San Francisco Immersion Program Establishes a Foothold in Silicon Valley

04.13.2020

By Ed Finkel

Law, Business, Tech Students
San Francisco Immersion Program

For the past few winter quarters, a select group of Northwestern Pritzker Law students, together with their Kellogg School of Management counterparts, have ditched their winter hats and gloves and traveled west in order to immerse themselves in the world of Silicon Valley.

Housed in Northwestern’s San Francisco campus and open to second- and third-year students, the 10-week San Francisco Immersion Program, which is directed by Emerson Tiller, J. Landis Martin Professor of Law & Business, combines externships at companies like eBay and Impossible Foods with classroom instruction by professors from both schools. The externships, which, for law students, take place in general counsel’s offices, provide not only valuable experience but contacts in the tech world, many of whom are Northwestern alumni.

Launched as a Kellogg initiative in 2017, the Law School was invited to join as a partner a year later. The program piloted with limited enrollment but quickly attracted attention and interest from students hoping to work in the tech world after graduation. For the 2020 session, the program had 30 applications and enrolled 20 students — roughly double the number of previous years. “We’re seeing a need for law schools to do more than just prepare students with critical thinking and legal reasoning skills,” says Don Rebstock, associate dean of admissions and career services. “There are other competencies students need, like an understanding of business strategy, quantitative and financial skills, communication and presentation skills, and an entrepreneurial mindset.”

“A lot of people in law school go in with the idea that they’re going to work at a firm forever. The legal profession has tracks that you follow. This program got me thinking outside those tracks.”

Kellogg started its effort for many of the same reasons — to give students exposure to and experience in the tech world, to engage with alumni on the West Coast, and to provide a differentiator for prospective students, says Michael Xenakis, adjunct lecturer of innovation & entrepreneurship, who runs the program at Kellogg. Sixty-three Kellogg students participated in the first three years, and they currently cap their side of program at about 30 students per year. Participating students from both schools say the combination of hands-on experience and close relationships with classmates is what makes the program stand out. “It allows them to combine the academic rigor with that unique, hands-on experience of working at startups in particular, and venture firms,” Xenakis says.

That combination suited Mason Willis (JD ’20), who originally hails from the Bay Area and wants to return to his hometown to practice in the technology field after graduation. “Those 10 weeks changed the way I think about my career,” Willis says. “A lot of people in law school go in with the idea that they’re going to work at a firm forever, or move forward on the standard route that’s out there. The legal profession has tracks that you follow. This program got me thinking outside those tracks.”

Recorded information:
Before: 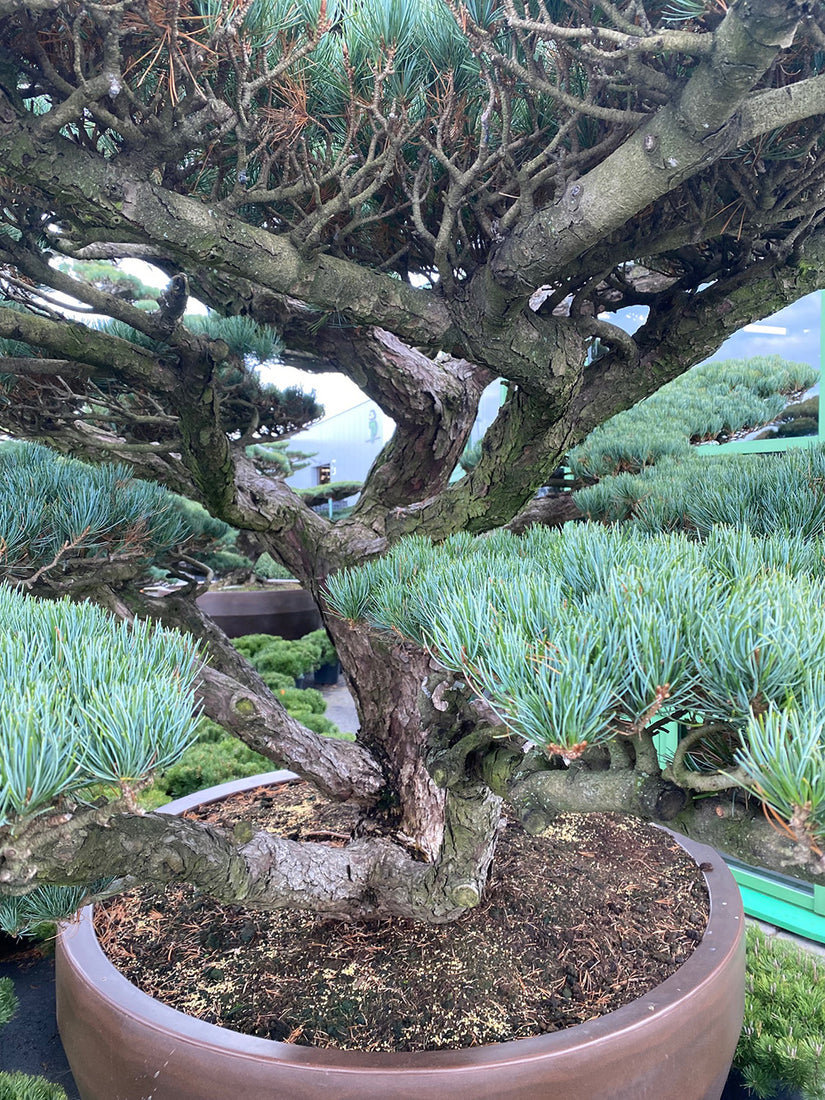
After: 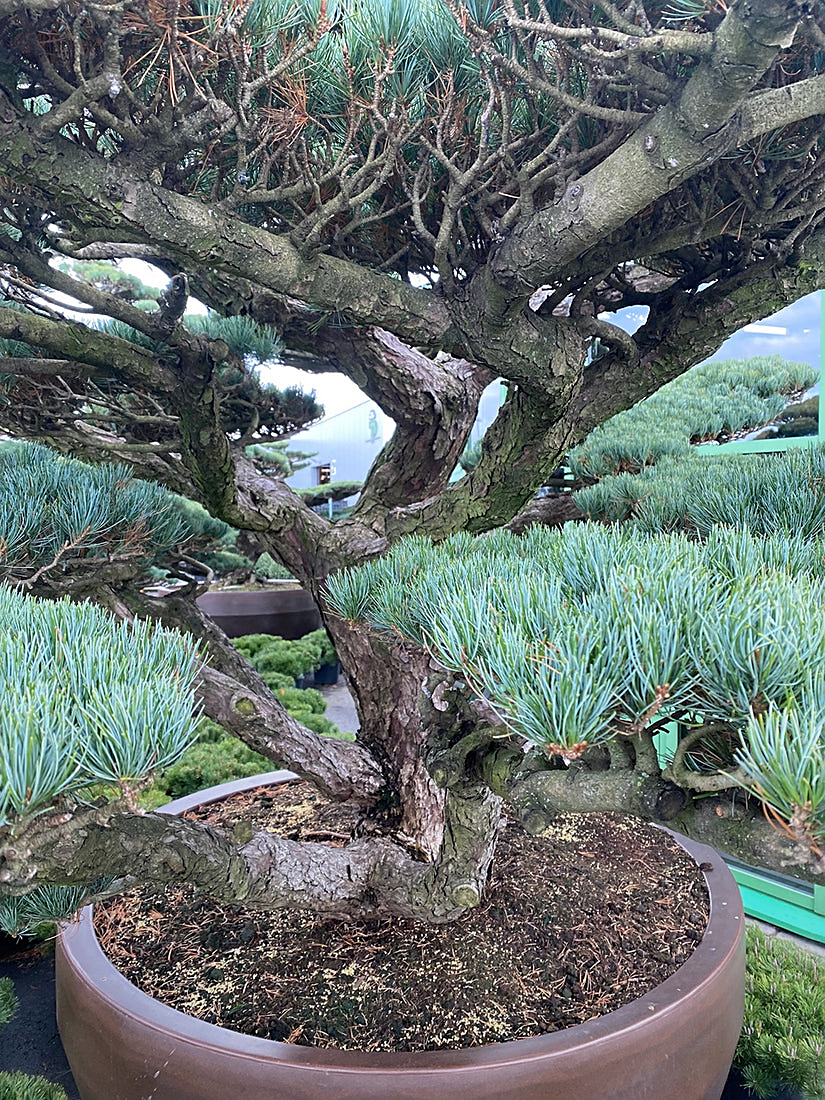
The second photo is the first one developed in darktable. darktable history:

Written tasks:
(a) Summarize the article about the San Francisco Immersion Program in two sentences.
(b) Carry on the article about the San Francisco Immersion Program from its final sentence.

Expected outputs:
(a) The 10-week San Francisco Immersion Program, based at Northwestern's San Francisco campus and open to second- and third-year students, gives Northwestern Pritzker Law and Kellogg students externships at companies like eBay and Impossible Foods along with classroom instruction from professors of both schools. Kellogg launched it in 2017 and the Law School joined a year later; enrollment for the 2020 session reached 20 students, roughly double earlier years, and participants like Mason Willis say it changed how they think about their careers.

(b)
Emerson Tiller teaches a class in the San Francisco Immersion Program

A CLASS APART

While the externship experience may seem to be what makes the program unique, both students and professors say the coursework sets the program apart from the typical Law School fare. Courses like Information Privacy and Social Entrepreneurship are San Francisco-only offerings, and the opportunity to bond with Kellogg students is another unique feature. “They’re going side by side with Kellogg students to classes,” Rebstock says. While courses around entrepreneurship have historically revolved around preparing students to represent entrepreneurs, “this is also about preparing a subset of our students to be entrepreneurs themselves.”

Taking classes with a cross-disciplinary group of students leads to rich conversations, previewing the types of discussions lawyers and company leaders will have for the rest of their careers, Xenakis says. “When the question raised is, ‘how do you think about this business, and would you invest?’ business school students without fail go toward, ‘What’s the competitive advantage?’” he says. “Law students bring to bear whether there are intellectual property issues, and are they defensible. The more perspectives and viewpoints, the better.”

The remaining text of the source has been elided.